Extracted page text data:
•••

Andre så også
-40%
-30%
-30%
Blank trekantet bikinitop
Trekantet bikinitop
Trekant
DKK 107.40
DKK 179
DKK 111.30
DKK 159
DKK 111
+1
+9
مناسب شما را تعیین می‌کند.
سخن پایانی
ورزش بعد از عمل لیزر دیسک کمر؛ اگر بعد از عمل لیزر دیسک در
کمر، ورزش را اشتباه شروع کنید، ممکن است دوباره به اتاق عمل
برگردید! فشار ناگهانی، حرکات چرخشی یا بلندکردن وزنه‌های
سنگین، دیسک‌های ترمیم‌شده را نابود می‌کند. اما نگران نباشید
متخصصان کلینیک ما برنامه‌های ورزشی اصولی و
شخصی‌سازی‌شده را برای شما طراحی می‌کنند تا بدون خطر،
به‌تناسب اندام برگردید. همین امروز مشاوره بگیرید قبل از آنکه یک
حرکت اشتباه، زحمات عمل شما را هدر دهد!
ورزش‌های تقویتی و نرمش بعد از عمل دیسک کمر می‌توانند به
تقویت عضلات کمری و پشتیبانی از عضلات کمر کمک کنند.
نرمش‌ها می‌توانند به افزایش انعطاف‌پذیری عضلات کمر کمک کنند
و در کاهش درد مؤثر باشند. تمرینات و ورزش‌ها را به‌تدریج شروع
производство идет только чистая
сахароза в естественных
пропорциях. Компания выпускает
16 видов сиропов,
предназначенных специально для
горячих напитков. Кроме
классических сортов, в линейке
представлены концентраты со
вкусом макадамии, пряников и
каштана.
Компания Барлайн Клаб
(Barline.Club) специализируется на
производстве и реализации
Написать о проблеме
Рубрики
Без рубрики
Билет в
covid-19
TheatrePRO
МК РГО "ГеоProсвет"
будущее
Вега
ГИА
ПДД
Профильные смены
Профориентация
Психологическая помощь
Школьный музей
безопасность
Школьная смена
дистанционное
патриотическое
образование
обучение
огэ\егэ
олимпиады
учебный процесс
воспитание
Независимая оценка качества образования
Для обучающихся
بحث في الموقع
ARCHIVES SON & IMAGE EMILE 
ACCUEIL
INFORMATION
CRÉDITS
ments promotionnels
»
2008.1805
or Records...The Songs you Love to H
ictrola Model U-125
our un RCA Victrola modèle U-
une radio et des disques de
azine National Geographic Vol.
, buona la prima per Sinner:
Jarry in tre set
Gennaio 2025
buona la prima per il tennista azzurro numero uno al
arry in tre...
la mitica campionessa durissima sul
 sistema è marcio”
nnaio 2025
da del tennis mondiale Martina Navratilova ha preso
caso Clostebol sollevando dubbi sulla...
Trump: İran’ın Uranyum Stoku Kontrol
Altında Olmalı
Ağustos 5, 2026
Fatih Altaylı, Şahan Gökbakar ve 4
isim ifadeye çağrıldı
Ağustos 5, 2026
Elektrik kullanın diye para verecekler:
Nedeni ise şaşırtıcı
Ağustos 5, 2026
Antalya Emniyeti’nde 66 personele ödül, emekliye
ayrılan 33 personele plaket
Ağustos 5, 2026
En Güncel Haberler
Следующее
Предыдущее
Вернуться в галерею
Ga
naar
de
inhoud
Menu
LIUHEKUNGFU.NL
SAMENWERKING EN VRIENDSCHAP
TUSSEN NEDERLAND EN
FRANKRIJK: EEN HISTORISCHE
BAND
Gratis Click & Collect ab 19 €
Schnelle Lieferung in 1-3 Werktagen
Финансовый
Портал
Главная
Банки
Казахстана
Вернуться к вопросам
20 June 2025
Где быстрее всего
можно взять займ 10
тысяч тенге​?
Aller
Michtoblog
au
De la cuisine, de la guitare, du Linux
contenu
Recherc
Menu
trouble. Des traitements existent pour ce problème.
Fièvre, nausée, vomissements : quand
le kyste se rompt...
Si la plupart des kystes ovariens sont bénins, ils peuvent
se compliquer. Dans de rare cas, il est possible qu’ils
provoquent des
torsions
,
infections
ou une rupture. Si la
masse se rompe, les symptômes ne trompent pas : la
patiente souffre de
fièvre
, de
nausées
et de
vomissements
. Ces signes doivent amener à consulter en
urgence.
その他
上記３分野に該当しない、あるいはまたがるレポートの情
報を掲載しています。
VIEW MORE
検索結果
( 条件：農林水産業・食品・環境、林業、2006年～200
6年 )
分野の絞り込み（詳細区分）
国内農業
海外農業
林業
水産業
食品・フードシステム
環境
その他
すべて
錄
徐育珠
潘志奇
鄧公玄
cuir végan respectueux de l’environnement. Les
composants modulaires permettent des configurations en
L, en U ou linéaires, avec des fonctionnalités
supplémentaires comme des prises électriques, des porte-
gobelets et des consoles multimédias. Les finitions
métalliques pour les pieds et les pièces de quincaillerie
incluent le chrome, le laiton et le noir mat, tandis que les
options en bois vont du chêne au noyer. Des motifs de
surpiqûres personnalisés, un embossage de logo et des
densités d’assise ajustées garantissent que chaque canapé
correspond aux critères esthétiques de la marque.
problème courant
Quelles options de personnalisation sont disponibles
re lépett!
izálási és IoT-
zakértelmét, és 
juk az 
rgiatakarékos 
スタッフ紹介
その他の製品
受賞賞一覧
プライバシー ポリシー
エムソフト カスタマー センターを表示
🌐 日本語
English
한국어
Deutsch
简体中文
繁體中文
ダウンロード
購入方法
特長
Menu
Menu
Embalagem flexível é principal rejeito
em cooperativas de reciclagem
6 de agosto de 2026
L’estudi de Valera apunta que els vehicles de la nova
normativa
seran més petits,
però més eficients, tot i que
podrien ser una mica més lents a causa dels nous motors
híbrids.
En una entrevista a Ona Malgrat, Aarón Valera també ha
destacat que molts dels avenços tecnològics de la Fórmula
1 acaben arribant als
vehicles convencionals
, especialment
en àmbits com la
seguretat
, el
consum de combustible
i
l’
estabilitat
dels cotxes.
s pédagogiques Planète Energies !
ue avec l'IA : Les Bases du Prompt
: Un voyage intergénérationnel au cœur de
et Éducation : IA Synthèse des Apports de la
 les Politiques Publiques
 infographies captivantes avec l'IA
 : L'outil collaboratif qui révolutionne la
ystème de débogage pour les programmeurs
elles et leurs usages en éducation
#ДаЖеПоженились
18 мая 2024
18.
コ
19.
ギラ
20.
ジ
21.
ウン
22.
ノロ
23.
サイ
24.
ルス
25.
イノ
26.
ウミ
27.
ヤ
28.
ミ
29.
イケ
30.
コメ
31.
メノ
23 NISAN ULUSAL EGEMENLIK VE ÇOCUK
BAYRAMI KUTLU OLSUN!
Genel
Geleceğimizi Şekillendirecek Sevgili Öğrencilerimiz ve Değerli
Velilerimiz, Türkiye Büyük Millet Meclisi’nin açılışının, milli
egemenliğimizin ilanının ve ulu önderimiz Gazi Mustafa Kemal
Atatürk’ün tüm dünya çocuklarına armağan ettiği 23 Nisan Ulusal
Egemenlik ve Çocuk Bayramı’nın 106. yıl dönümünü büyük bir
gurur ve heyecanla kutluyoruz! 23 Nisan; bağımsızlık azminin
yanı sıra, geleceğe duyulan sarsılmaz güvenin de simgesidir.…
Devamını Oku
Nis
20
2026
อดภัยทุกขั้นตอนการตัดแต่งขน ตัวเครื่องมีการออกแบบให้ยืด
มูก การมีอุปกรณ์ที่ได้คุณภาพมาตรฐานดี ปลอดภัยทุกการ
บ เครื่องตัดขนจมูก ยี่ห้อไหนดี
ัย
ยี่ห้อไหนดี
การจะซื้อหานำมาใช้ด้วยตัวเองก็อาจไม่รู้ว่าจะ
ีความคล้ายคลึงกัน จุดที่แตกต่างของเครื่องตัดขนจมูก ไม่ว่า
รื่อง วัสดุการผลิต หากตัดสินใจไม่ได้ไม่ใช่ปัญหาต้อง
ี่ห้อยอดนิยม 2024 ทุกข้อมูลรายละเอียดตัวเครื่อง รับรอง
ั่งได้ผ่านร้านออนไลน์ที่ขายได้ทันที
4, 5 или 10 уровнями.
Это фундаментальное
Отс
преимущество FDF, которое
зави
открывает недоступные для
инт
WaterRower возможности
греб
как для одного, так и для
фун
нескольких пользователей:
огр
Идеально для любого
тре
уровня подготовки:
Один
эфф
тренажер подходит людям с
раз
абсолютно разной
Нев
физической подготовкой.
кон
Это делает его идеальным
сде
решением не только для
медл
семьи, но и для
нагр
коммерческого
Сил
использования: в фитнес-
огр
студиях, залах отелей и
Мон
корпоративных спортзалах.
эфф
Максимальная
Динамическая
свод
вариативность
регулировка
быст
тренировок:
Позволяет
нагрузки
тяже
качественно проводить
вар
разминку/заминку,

•••

**DESCRIPTION OF THE TASK**
Write out the items word for word, from the beginning up to and including the line that contains "ورزش بعد از".

**WRITTEN RESPONSE**
Andre så også
-40%
-30%
-30%
Blank trekantet bikinitop
Trekantet bikinitop
Trekant
DKK 107.40
DKK 179
DKK 111.30
DKK 159
DKK 111
+1
+9
مناسب شما را تعیین می‌کند.
سخن پایانی
ورزش بعد از عمل لیزر دیسک کمر؛ اگر بعد از عمل لیزر دیسک در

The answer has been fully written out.